Keep your custer clean - Vacuum and Analyze
I talked a lot in my last post about the importance of the sort keys and the data being sorted properly in Redshift. One way to do that is to run VACUUM
and ANALYZE
commands. The VACUUM
will clean up the data, i.e. remove deleted rows to reclaim space and sort the newly inserted data and the ANALYZE
will update metadata used by the query planner. Keep those things in mind when running those operations:
VACUUM
s are heavy on both CPU and disk space, so it’s better to run it during a period of low usage.- Depending on your use case, you may not need to run those operations often.
- From what we experienced, once a week is enough and once a day is optimal. More often than that had negative performance impacts.
- Always run an
ANALYZE
after aVACUUM
. - Be aware of the thresholds. By default,
VACUUM
will not sort if 95% of the rows in a table are already sorted andANALYZE
will be skipped for any table with less than 10% of changed rows.- This means that, at some point when you have a lot of data, cleanup operations might stop running as often as configured. Keep that in mind!
VACUUM
s will be a lot faster if your data is inserted in sort key order. Check the documentation about vacuuming tables and analyzing tables (it was greatly improved over the years and is now pretty neat).
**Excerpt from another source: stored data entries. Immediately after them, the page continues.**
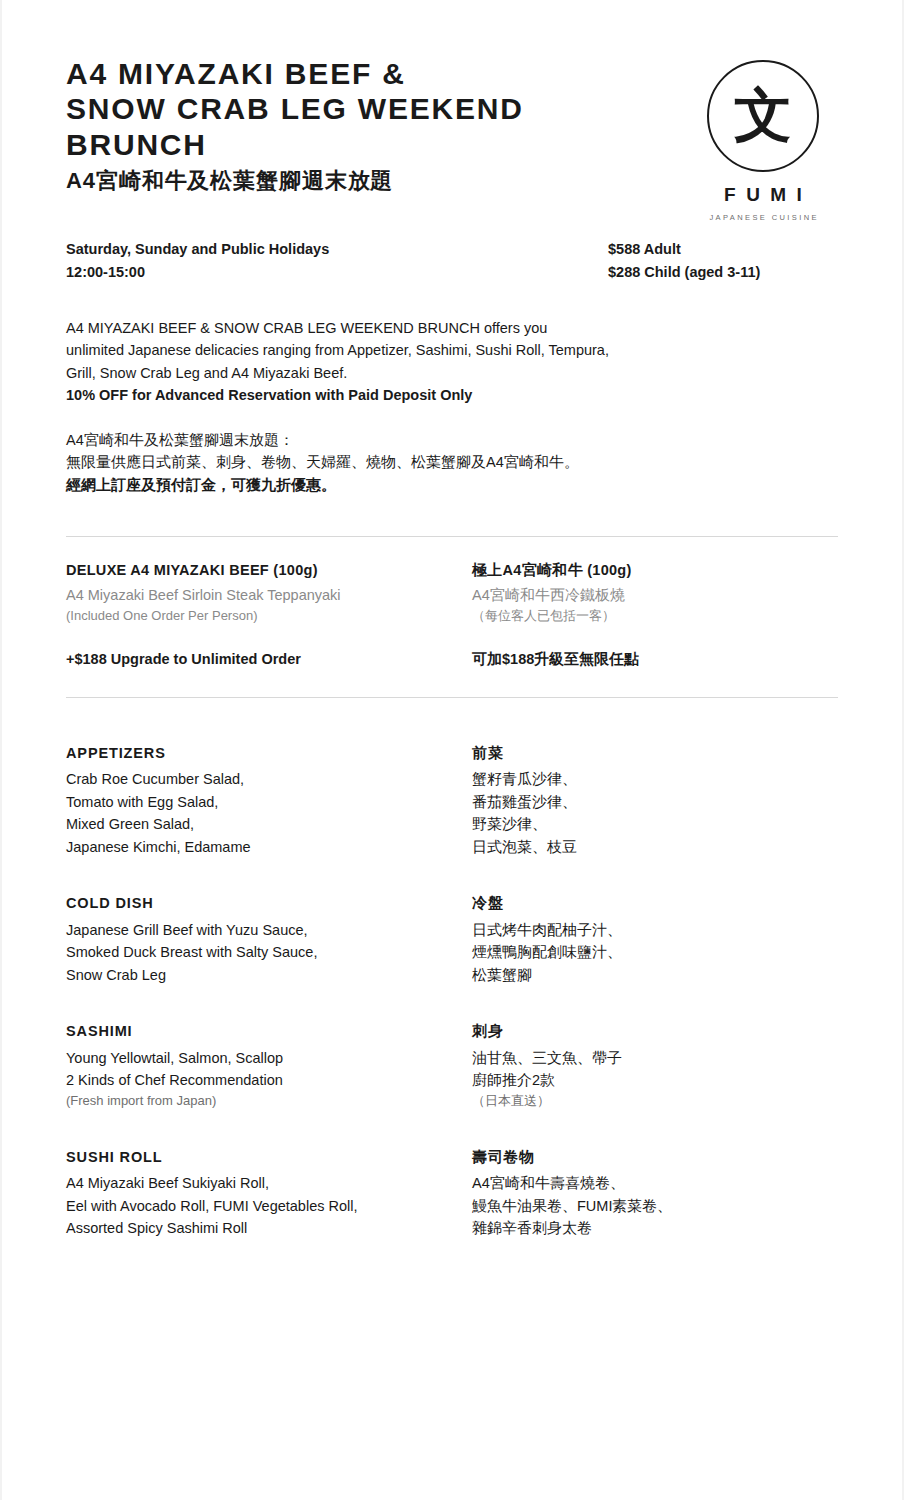A4 Miyazaki Beef &
Snow Crab Leg Weekend Brunch A4宮崎和牛及松葉蟹腳週末放題
文
FUMI
JAPANESE CUISINE
Saturday, Sunday and Public Holidays
12:00-15:00
$588 Adult
$288 Child (aged 3-11)
A4 MIYAZAKI BEEF & SNOW CRAB LEG WEEKEND BRUNCH offers you
unlimited Japanese delicacies ranging from Appetizer, Sashimi, Sushi Roll, Tempura,
Grill, Snow Crab Leg and A4 Miyazaki Beef.
10% OFF for Advanced Reservation with Paid Deposit Only
A4宮崎和牛及松葉蟹腳週末放題：
無限量供應日式前菜、刺身、卷物、天婦羅、燒物、松葉蟹腳及A4宮崎和牛。
經網上訂座及預付訂金，可獲九折優惠。
DELUXE A4 MIYAZAKI BEEF (100g)
A4 Miyazaki Beef Sirloin Steak Teppanyaki
(Included One Order Per Person)
極上A4宮崎和牛 (100g)
A4宮崎和牛西冷鐵板燒
（每位客人已包括一客）
+$188 Upgrade to Unlimited Order
可加$188升級至無限任點
Appetizers
Crab Roe Cucumber Salad,
Tomato with Egg Salad,
Mixed Green Salad,
Japanese Kimchi, Edamame
前菜
蟹籽青瓜沙律、
番茄雞蛋沙律、
野菜沙律、
日式泡菜、枝豆
Cold Dish
Japanese Grill Beef with Yuzu Sauce,
Smoked Duck Breast with Salty Sauce,
Snow Crab Leg
冷盤
日式烤牛肉配柚子汁、
煙燻鴨胸配創味鹽汁、
松葉蟹腳
Sashimi
Young Yellowtail, Salmon, Scallop
2 Kinds of Chef Recommendation
(Fresh import from Japan)
刺身
油甘魚、三文魚、帶子
廚師推介2款
（日本直送）
Sushi Roll
A4 Miyazaki Beef Sukiyaki Roll,
Eel with Avocado Roll, FUMI Vegetables Roll,
Assorted Spicy Sashimi Roll
壽司卷物
A4宮崎和牛壽喜燒卷、
鰻魚牛油果卷、FUMI素菜卷、
雜錦辛香刺身太卷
Keep spots to run important queries - WLM queues setup
Workload Management (WLM) queue configuration is very important for query performance. It allows you to assign more memory for critical queries, how many queries can run concurrently, set a higher timeout for longer queries, etc. Be sure to adapt the WLM queues configuration to fit your use case. In our case, we try to minimize the response time of reporting queries. Data insertion and long running maintenance queries are less important. Here is what our configuration looks like:
- Reporting queue with a 2 minutes timeout, concurrency of 15 and 90% of the cluster’s memory.
- Maintenance queue with a 1 hour timeout, concurrency of 3 and 5% of the cluster’s memory.
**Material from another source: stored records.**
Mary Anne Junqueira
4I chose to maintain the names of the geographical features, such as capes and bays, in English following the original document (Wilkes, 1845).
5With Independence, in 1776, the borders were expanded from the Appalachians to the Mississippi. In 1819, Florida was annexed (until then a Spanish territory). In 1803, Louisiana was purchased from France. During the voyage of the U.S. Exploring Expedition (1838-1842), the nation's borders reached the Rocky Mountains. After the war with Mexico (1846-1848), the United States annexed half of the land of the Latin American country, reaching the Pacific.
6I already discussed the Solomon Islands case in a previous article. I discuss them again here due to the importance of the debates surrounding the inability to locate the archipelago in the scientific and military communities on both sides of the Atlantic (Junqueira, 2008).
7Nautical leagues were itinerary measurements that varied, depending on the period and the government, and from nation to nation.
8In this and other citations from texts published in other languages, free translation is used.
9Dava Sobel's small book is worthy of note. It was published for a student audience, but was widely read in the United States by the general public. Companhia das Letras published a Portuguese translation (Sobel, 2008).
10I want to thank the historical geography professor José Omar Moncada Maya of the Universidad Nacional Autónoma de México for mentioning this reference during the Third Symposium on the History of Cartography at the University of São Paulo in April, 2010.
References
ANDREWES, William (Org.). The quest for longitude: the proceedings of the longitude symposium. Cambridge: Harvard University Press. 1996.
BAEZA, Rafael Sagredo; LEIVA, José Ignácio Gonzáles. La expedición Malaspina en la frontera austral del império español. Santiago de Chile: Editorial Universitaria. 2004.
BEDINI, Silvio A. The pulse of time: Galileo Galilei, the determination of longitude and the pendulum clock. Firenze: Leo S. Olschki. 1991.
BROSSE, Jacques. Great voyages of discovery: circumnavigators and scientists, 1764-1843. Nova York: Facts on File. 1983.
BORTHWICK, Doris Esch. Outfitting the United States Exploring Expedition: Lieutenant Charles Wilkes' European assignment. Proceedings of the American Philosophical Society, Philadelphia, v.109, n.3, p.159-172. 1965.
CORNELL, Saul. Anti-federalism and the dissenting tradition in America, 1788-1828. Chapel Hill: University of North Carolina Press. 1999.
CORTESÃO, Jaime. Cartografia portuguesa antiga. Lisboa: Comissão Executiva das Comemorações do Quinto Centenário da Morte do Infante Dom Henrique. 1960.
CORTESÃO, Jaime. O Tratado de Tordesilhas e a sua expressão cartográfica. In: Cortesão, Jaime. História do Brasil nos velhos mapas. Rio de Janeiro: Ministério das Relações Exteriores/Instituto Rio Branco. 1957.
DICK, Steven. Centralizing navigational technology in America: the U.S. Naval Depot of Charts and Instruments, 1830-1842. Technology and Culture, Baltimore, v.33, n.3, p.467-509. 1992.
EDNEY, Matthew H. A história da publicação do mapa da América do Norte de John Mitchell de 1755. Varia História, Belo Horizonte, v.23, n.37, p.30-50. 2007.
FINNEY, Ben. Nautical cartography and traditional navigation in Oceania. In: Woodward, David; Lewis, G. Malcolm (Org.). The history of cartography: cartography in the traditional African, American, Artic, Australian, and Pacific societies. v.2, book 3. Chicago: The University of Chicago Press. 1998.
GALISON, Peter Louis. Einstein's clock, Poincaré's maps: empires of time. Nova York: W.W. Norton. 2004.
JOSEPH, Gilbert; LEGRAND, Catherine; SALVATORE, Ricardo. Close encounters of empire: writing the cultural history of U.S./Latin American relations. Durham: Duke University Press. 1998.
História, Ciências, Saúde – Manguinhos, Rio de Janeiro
- Insertion queue with a 15 minutes timeout, concurrency of 3 and 5% of the cluster’s memory.
Keep in mind that the total concurrency of the cluster cannot be greater than 25.
Keep enough space to run queries - Disk space
In Redshift, when scanning a lot of data or when running in a WLM queue with a small amount of memory, some queries might need to use the disk. Be sure to keep enough space on disk so those queries can complete successfully. For us, the sweet spot was under 75% of disk used.
Keep your data clean - No updates if possible
UPDATE
statements are really not the strong suit of Redshift. They take a lot of CPU to process, unsort the afftected rows and, are usually pretty long to complete. For those reasons, the best thing is to do as little UPDATE
as possible. A good way to do that is to insert data in a staging table, where it can be modified, before being moved to the master table.
Keep your writes batched - Use COPY (batches) instead of inserts
This one is a pretty common best practice when dealing with large amounts of data. Try to insert new data in batches (large ones if possible) and use the COPY
statement to do it. From Redshift’s documention:
We strongly encourage you to use the COPY command to load large amounts of data. Using individual INSERT statements to populate a table might be prohibitively slow.
That’s pretty much all I got. I hope this can help you get the best of the awesome product that AWS Redshift is. My last advice, read the documentation, it is pretty good.
P.S.: Don’t just blindly apply those tips and tricks. Test them first to validate that they really do help with your use case.